→ **WORK INSTRUCTION**
Among the entries below, please repeat exactly and only the lines from the line containing "rocky soils |" to the line containing "nuts, wildlife food |", both lines included.

→ **SOURCE INFORMATION**
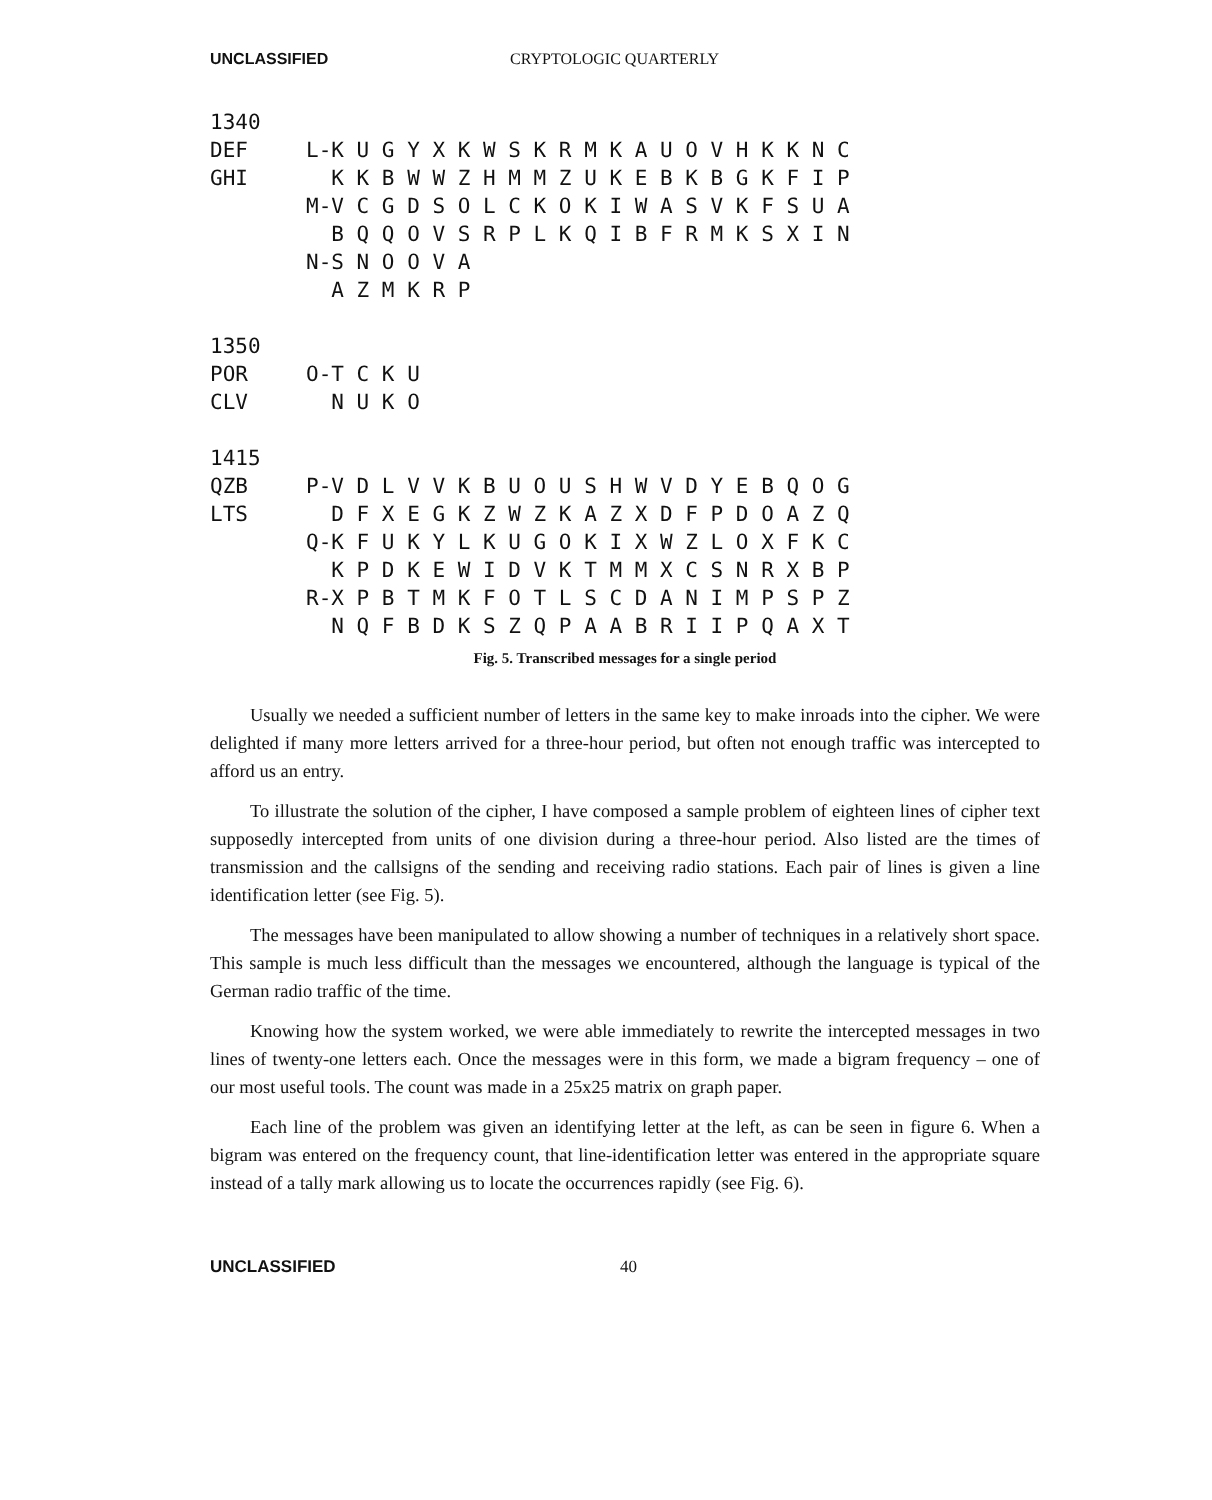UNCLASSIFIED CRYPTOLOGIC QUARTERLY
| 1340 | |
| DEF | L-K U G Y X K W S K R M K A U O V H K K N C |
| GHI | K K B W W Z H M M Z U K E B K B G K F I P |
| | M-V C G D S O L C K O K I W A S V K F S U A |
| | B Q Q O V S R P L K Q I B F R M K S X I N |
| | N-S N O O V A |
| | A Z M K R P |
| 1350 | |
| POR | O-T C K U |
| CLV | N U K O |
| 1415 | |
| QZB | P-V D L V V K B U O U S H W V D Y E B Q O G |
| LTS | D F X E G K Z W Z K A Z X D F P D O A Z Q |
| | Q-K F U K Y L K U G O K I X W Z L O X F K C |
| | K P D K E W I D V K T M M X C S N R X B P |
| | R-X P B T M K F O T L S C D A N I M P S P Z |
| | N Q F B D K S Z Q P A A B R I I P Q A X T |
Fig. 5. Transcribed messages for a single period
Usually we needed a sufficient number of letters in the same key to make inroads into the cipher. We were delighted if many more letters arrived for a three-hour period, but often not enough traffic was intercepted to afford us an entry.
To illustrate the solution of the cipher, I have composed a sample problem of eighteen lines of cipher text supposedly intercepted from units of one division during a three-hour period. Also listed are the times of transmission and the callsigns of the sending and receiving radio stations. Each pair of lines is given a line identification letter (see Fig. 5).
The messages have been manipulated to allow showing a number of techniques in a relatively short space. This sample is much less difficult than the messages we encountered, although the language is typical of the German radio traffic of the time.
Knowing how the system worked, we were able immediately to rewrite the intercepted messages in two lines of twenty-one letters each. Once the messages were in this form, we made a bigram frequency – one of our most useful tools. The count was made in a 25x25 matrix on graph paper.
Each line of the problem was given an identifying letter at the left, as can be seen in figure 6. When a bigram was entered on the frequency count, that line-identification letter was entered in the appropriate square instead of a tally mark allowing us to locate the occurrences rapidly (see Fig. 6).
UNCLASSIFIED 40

--

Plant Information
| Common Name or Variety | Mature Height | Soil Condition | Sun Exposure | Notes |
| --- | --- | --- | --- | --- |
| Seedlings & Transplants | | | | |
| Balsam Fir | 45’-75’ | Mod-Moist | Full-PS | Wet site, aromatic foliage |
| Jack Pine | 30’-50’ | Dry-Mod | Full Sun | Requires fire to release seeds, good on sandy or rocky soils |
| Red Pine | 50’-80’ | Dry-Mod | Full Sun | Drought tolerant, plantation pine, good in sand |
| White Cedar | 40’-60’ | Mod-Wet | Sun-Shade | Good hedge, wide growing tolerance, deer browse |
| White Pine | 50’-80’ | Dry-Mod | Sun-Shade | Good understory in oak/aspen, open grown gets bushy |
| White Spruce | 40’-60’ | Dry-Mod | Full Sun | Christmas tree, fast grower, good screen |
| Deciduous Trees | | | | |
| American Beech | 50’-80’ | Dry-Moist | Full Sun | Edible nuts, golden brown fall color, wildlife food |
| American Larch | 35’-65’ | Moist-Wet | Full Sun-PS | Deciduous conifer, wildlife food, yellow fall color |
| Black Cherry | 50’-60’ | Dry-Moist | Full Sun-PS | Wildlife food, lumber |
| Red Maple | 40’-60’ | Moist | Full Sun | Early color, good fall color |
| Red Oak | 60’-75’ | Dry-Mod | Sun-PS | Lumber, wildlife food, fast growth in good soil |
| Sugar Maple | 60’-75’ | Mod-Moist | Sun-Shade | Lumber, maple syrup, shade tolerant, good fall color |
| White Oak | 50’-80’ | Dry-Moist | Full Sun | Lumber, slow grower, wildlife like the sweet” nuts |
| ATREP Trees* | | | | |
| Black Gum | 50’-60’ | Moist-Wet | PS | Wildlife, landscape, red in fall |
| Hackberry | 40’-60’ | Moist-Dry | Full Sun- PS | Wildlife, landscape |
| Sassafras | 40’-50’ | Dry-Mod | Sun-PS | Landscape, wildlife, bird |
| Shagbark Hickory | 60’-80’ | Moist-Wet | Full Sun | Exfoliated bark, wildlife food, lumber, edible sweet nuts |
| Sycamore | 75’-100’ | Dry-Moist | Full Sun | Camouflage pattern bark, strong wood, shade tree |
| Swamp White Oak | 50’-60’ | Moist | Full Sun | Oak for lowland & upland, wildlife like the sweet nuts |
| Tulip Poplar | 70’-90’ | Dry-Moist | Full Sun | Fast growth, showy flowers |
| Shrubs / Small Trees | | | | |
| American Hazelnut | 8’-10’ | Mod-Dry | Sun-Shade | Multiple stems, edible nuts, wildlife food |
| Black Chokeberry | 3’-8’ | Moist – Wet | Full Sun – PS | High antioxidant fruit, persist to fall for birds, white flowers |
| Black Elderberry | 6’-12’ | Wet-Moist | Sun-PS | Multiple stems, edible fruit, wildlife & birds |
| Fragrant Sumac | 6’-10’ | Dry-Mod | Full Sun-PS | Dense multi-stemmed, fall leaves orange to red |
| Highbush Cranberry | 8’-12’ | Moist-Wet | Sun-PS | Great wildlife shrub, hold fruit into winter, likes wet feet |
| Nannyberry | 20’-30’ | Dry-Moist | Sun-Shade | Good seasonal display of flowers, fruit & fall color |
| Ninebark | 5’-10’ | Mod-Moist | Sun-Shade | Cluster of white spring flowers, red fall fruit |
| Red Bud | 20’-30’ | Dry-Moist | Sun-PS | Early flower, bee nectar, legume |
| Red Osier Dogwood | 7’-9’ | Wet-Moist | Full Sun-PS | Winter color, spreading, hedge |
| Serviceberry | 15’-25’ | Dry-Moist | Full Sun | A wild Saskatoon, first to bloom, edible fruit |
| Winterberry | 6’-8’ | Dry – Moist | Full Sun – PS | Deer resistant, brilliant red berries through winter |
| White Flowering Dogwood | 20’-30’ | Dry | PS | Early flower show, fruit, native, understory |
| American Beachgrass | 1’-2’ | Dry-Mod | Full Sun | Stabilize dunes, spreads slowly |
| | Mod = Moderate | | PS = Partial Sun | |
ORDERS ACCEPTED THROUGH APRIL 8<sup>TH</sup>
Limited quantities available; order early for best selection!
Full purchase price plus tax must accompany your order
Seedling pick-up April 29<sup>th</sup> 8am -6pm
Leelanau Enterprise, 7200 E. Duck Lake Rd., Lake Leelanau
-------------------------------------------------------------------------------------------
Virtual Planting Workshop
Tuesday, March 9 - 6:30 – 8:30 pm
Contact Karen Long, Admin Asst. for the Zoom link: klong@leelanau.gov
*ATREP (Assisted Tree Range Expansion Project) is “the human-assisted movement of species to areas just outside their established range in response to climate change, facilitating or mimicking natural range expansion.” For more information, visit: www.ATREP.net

→ **TASK RESPONSE**
| Jack Pine | 30’-50’ | Dry-Mod | Full Sun | Requires fire to release seeds, good on sandy or rocky soils |
| Red Pine | 50’-80’ | Dry-Mod | Full Sun | Drought tolerant, plantation pine, good in sand |
| White Cedar | 40’-60’ | Mod-Wet | Sun-Shade | Good hedge, wide growing tolerance, deer browse |
| White Pine | 50’-80’ | Dry-Mod | Sun-Shade | Good understory in oak/aspen, open grown gets bushy |
| White Spruce | 40’-60’ | Dry-Mod | Full Sun | Christmas tree, fast grower, good screen |
| Deciduous Trees | | | | |
| American Beech | 50’-80’ | Dry-Moist | Full Sun | Edible nuts, golden brown fall color, wildlife food |
| American Larch | 35’-65’ | Moist-Wet | Full Sun-PS | Deciduous conifer, wildlife food, yellow fall color |
| Black Cherry | 50’-60’ | Dry-Moist | Full Sun-PS | Wildlife food, lumber |
| Red Maple | 40’-60’ | Moist | Full Sun | Early color, good fall color |
| Red Oak | 60’-75’ | Dry-Mod | Sun-PS | Lumber, wildlife food, fast growth in good soil |
| Sugar Maple | 60’-75’ | Mod-Moist | Sun-Shade | Lumber, maple syrup, shade tolerant, good fall color |
| White Oak | 50’-80’ | Dry-Moist | Full Sun | Lumber, slow grower, wildlife like the sweet” nuts |
| ATREP Trees* | | | | |
| Black Gum | 50’-60’ | Moist-Wet | PS | Wildlife, landscape, red in fall |
| Hackberry | 40’-60’ | Moist-Dry | Full Sun- PS | Wildlife, landscape |
| Sassafras | 40’-50’ | Dry-Mod | Sun-PS | Landscape, wildlife, bird |
| Shagbark Hickory | 60’-80’ | Moist-Wet | Full Sun | Exfoliated bark, wildlife food, lumber, edible sweet nuts |
| Sycamore | 75’-100’ | Dry-Moist | Full Sun | Camouflage pattern bark, strong wood, shade tree |
| Swamp White Oak | 50’-60’ | Moist | Full Sun | Oak for lowland & upland, wildlife like the sweet nuts |
| Tulip Poplar | 70’-90’ | Dry-Moist | Full Sun | Fast growth, showy flowers |
| Shrubs / Small Trees | | | | |
| American Hazelnut | 8’-10’ | Mod-Dry | Sun-Shade | Multiple stems, edible nuts, wildlife food |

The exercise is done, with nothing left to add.